Brock Turner's Judge Explains Infamous Ruling: The Law Is “Not Always Popular”
It's been more than a year since the infamous Brock Turner sexual assault case outraged America, and just 10 months since Turner himself was released from jail, but the consequences of the case still aren't completely finished.
Aaron Persky, the judge who sentenced Turner, came to his own defense for the first time on Friday. Persky issued a statement, filed with the Santa Clara County Registrar of Voters, the Superior Court judge, and shared with The Mercury News. In it, he said that it was his responsibility to look at both sides, and that he was required “to consider rehabilitation and probation for first-time offenders.”

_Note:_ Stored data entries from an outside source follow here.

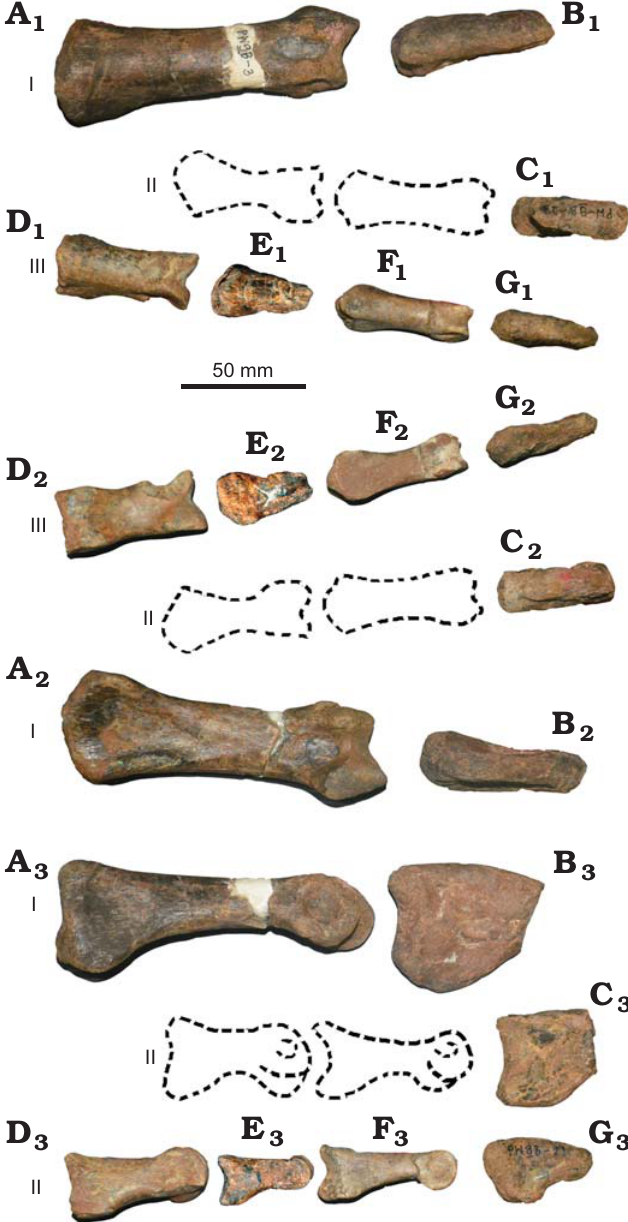
Fig. 6. Coelurosaurian theropod Phuwiangvenator yaemniyomi gen. et sp. nov. from the Early Cretaceous Sao Khua Formation of Phu Wiang, Khon Kaen Province, Thailand. SM-PW9B-3 ( A ), SM-PW9B-19 ( B ), SM- PW9B-23 ( C ), SM-PW9B-4 ( D ), SM-PW9B-7 ( E ), SM-PW9B-5 ( F ), SM- PW9B-21 ( G ); manual phalanges I–III (A, D, E, F) and unguals I–III (B, C, G), in dorsal (A 1 –G 1 ), ventral (A 2 –G 2 ), and lateral (A 3 –G 3 ) views. Dashed lines are the reconstruction of manual phalanges II-1 and into two distinct condyles. The distal surface of the medial condyle is larger than the lateral condyle, as in Kileskus and Australovenator (White et al. 2012). The medial condyle protrudes slightly more distally than the lateral condyle. The pits for the collateral ligaments are not well developed on both condyles. There is no distinct extensor pit on the anterior surface of the shaft proximal to the distal condyle, only a small concavity is present.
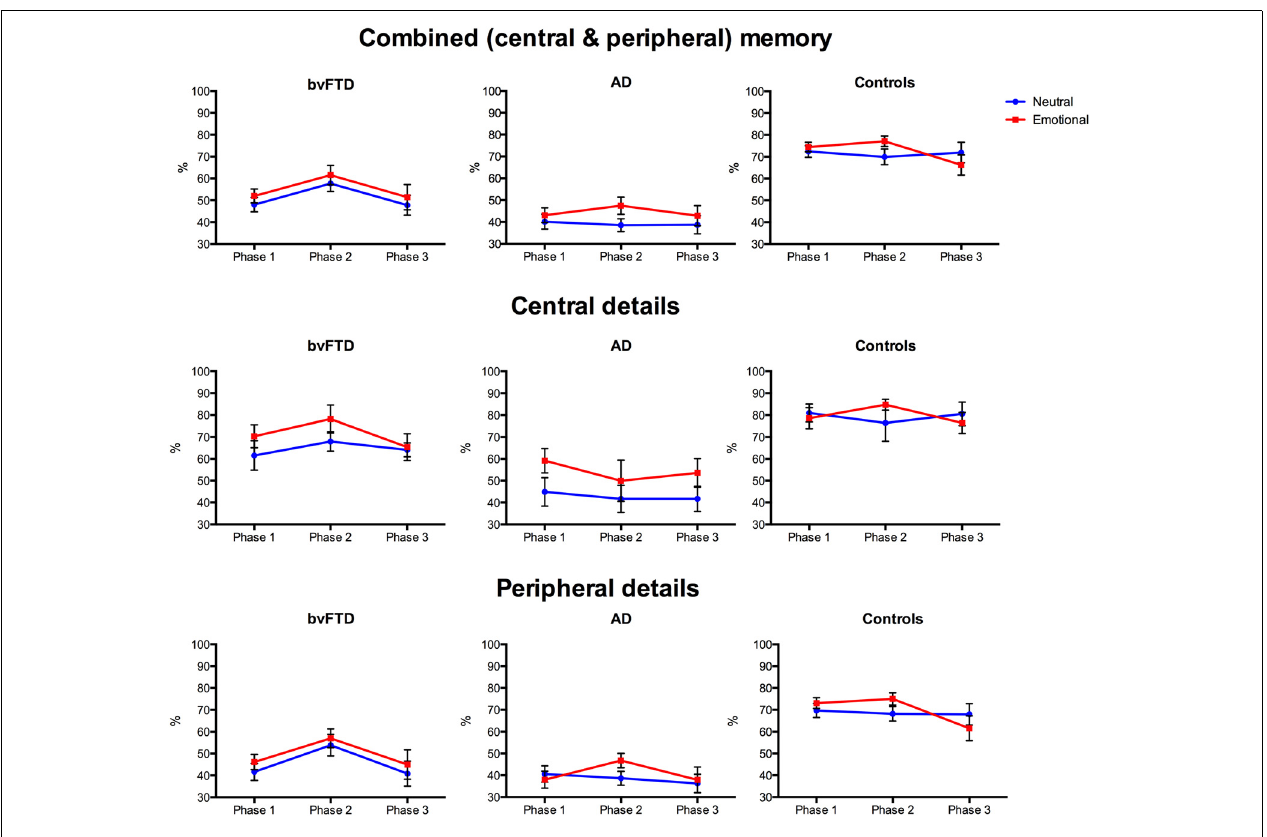
FIGURE 3 | Profiles of emotional memory performance in behavioral-variant frontotemporal dementia (bvFTD), Alzheimer’s disease (AD), and controls. Graphs show percent correct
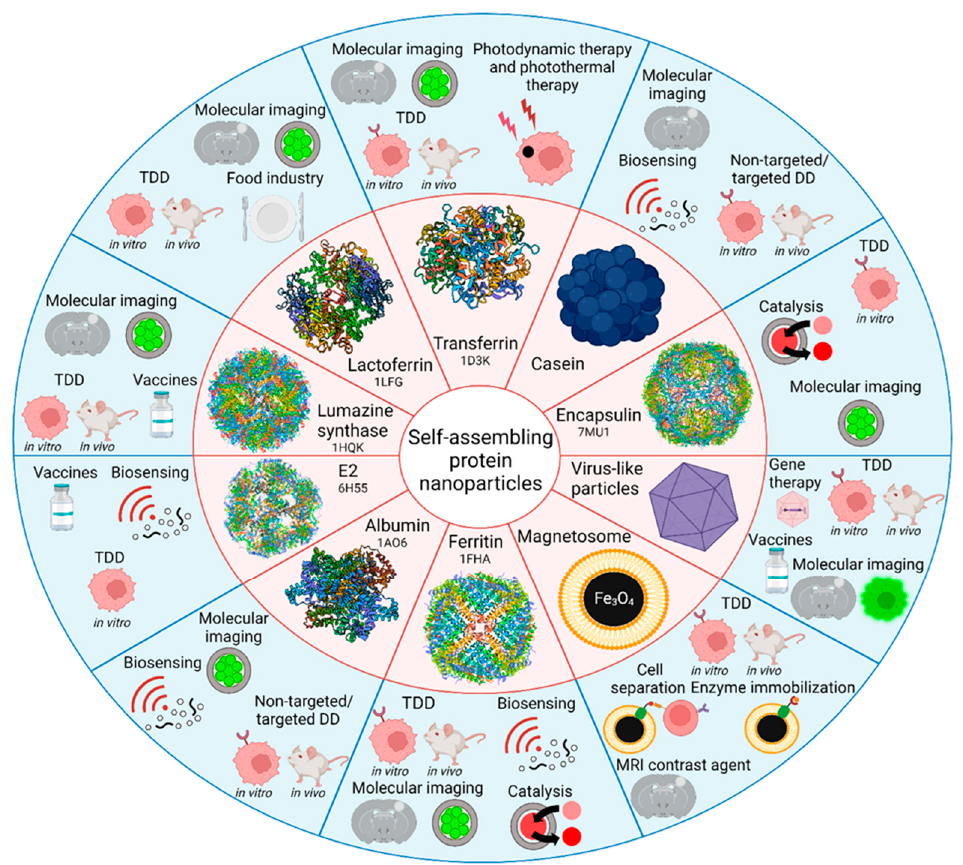
Figure 1. The diversity of self-assembling protein nanoparticles and their applications for in vitro and in vivo research, including biosensing, molecular imaging, and photodynamic or photothermal therapies. The structure of protein nanoparticles is accompanied by the Protein Data Bank (PDB) number if applicable.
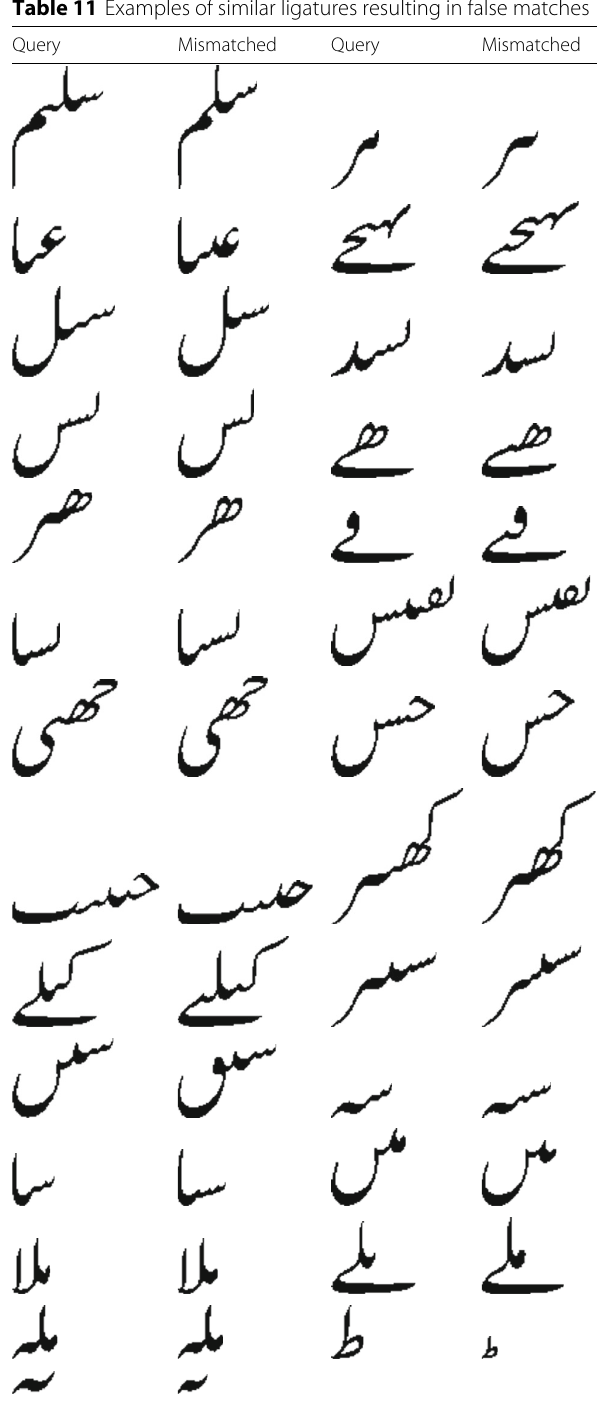
Table 11 Examples of similar ligatures resulting in false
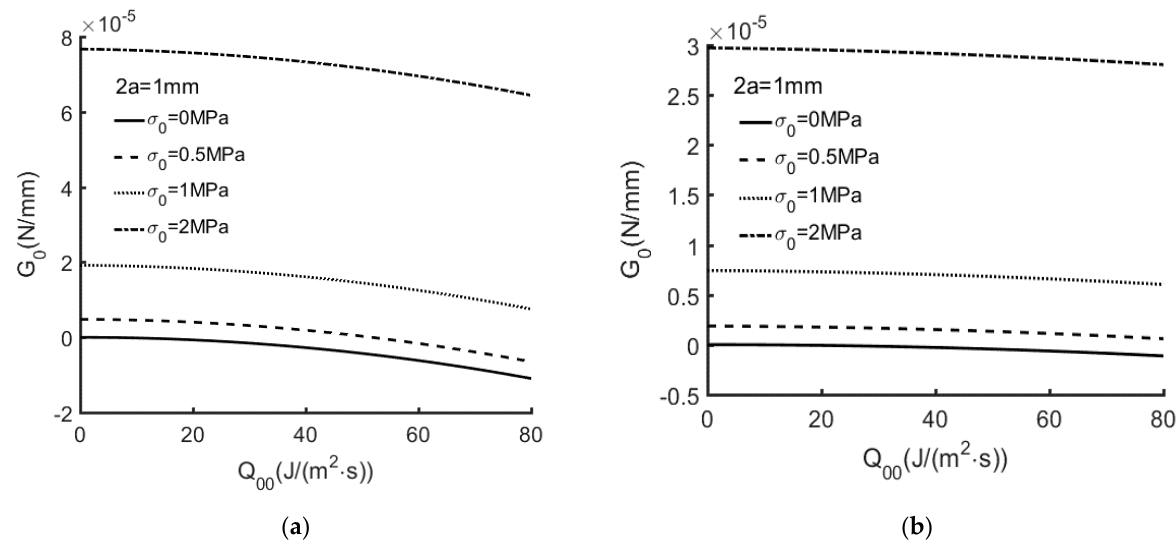
Figure 6. ( a ) G 0 versus tension stress with σ 0 = 0, 0.5, 1, 2 MPa for E c = 0, ε = 0, 2a = 1 mm. The orthotropic material listed in Table 1; ( b ) G 0 versus tension stress with σ 0 = 0, 0.5, 1, 2 MPa for E c = 0, ε = 0, 2a = 1 mm. The isotropic material listed in Table 2.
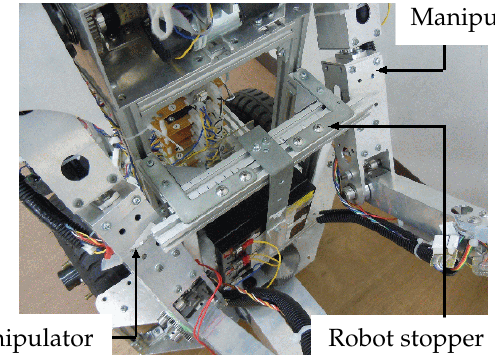
Figure 8. Locations of manipulators for lifting the front wheels of the cart.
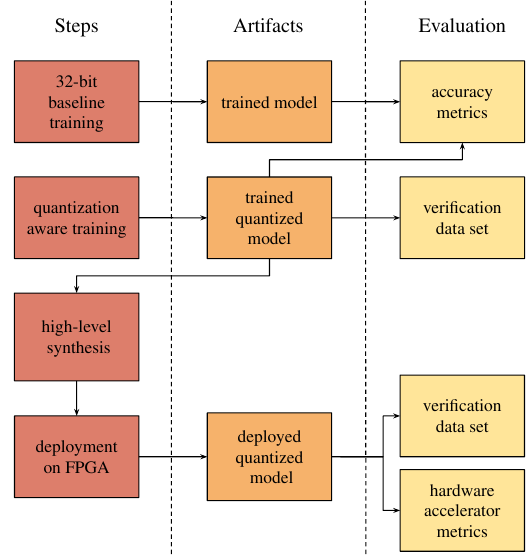
Figure 8. Scheme of proposed workflow.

As a prosecutor, I fought vigorously for victims. As a judge, my role is to consider both sides. California law requires every judge to consider rehabilitation and probation for first-time offenders. It's not always popular, but it's the law, and I took an oath to follow it without regard to public opinion or my opinions as a former prosecutor.
Not everyone agreed.
Persky's answer is part of a larger statement in response to an effort to recall him from his office.
The statement, which also praises him as an “advocate for battered women,” warns against the recall effort, saying that “recalls should be for judges who have a pattern of bias or misconduct. Judge Persky has neither.”
Critics are raising eyebrows at the idea that his leniency was a one-time thing. “Judge Persky has a long history of leniency in cases involving sexual assault. Here in Silicon Valley, women have had enough,” Michele Landis Dauber, who is leading the recall petition against Persky, told The Washington Post.
In June of 2016, Persky sentenced former Stanford University athlete Brock Turner to a scant six months in jail for sexual assault.
In his ruling, Persky said that he was concerned about the “severe” consequences of a harsher punishment on Turner. He was roundly criticized for his leniency, with hashtags like #ThingsLongerThanBrockTurnersRapeSentence taking over the internet. Turner ended up serving half his sentence.
The recall effort will have to obtain 58,634 voter signatures in a 160-day period in order to be on the ballot, The Mercury News reported. If it succeeds, it will be voted on in June 2018, two years after the verdict in the Brock Turner case.